The Indonesian-language publication Kompas also noted declining numbers houses and food stalls operating in the Brebes district in Central Java in 2016, with restaurants reduced from 154 units in 2013 to 111 in 2016. Houses and food stalls in the Pemalang regency in Central Java decreased from 63 units in 2012 to 44 units in 2016. The other sectors affected are fueling stations, transportation and hotel or residences, a demonstration of the dependency of local businesses on the movement of people on the local roads.

Drivers stop on local roads. On tollways, they don’t Several strategies have been initiated to attempt to revive the eroded turnover. The area which becomes less strategic because it is not passed by the cars again encourages the economic actors to move their businesses to places where many cars are passing.

Call for Solution

The Minister of Transportation, Budi Karya Sumadi asserted that the operation of the Trans Java highway shouldn’t “kill local economy and traders.” But dislocations are inevitable despite solutions raised to attempt to keep the local economy in check, including a call for toll road operators to provide portions for local businesses.  Highway-oriented towns in particular have a much more difficult time finding a way to transition their economies.

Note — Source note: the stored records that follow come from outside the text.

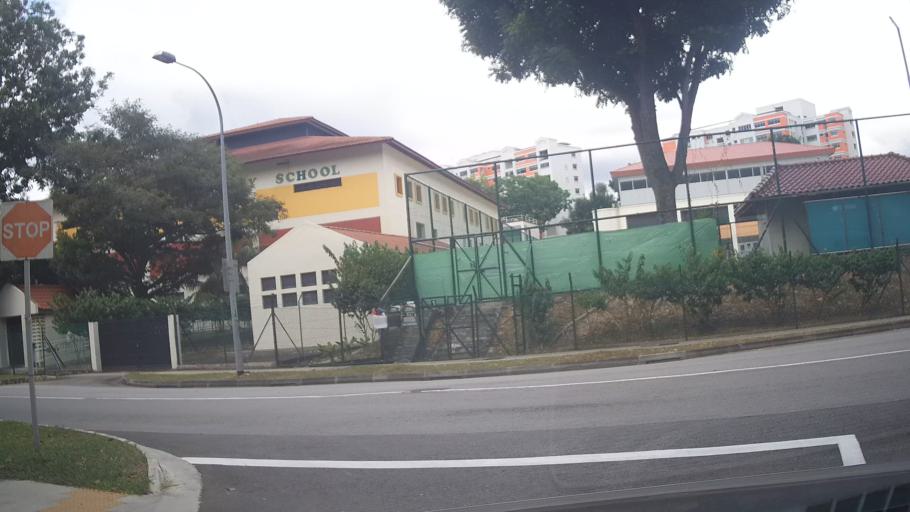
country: MY
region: Johor
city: Johor Bahru
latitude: 1.4412
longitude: 103.7949
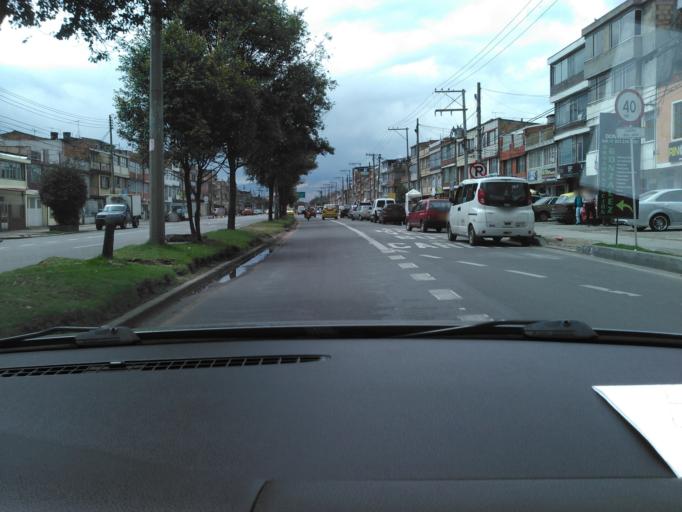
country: CO
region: Bogota D.C.
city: Bogota
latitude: 4.6182
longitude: -74.1133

In many cases, entire towns are bypassed, leaving them to wither.

The solution in more mobile societies is for business actors to relocate to areas with more traffic. Indonesian families who have lived in the same communities for decades are harder to displace. Local governments and the business communities need to work together, marketing, redeveloping and taking other steps. 

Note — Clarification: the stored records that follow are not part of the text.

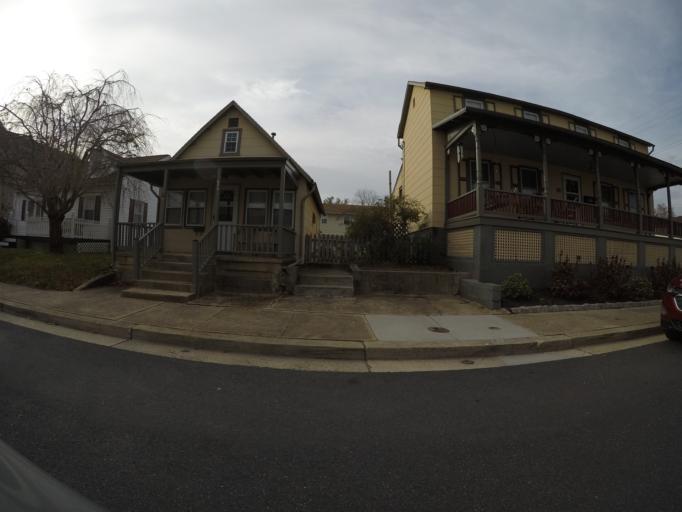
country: US
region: Maryland
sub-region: Harford County
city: Havre de Grace
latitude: 39.5443
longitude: -76.0880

The government has suggested directing local businesses to enter the world of e-commerce,  calling on local governments and local business actors to improve their creativity and innovation  Small and medium entrepreneurs are encouraged to transform their businesses into e-commerce.

But the fact is that with major transformations of the landscape through such things as highway construction, disruptions take place. While there are inevitable dislocations, the economic benefit of such operations as the Trans-Java road are undeniable.  Some actors will struggle.